= What the exercise asks =
Repeat the listing below in full and exactly, but without its pictures.

= Exercise materials =
|---|
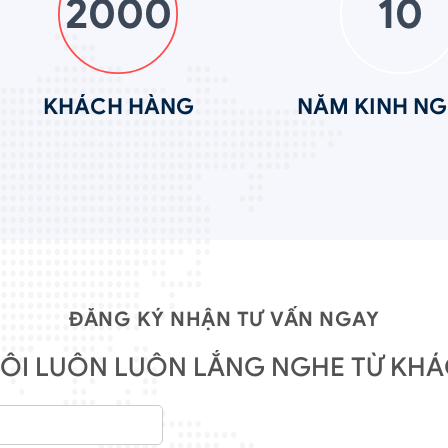
2000
10
KHÁCH HÀNG
NĂM KINH NG
ĐĂNG KÝ NHẬN TƯ VẤN NGAY
ÔI LUÔN LUÔN LẮNG NGHE TỪ KH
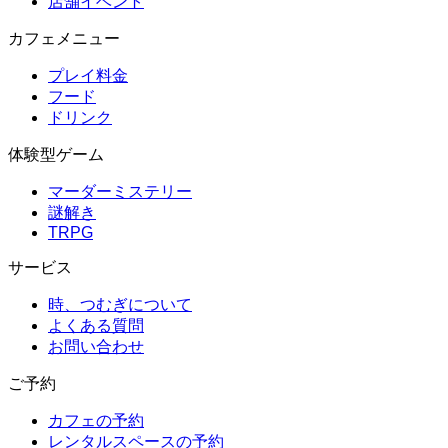
店舗イベント
カフェメニュー
プレイ料金
フード
ドリンク
体験型ゲーム
マーダーミステリー
謎解き
TRPG
サービス
時、つむぎについて
よくある質問
お問い合わせ
ご予約
カフェの予約
レンタルスペースの予約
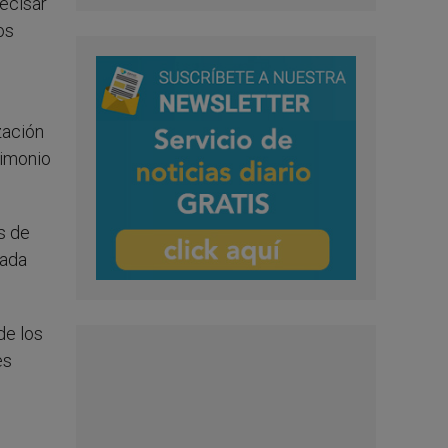
recisar
os
ización
rimonio
s de
dada
de los
es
|---|
= Reply to the task =
2000
10
KHÁCH HÀNG
NĂM KINH NG
ĐĂNG KÝ NHẬN TƯ VẤN NGAY
ÔI LUÔN LUÔN LẮNG NGHE TỪ KH
店舗イベント
カフェメニュー
プレイ料金
フード
ドリンク
体験型ゲーム
マーダーミステリー
謎解き
TRPG
サービス
時、つむぎについて
よくある質問
お問い合わせ
ご予約
カフェの予約
レンタルスペースの予約
recisar
os
ización
rimonio
s de
dada
de los
es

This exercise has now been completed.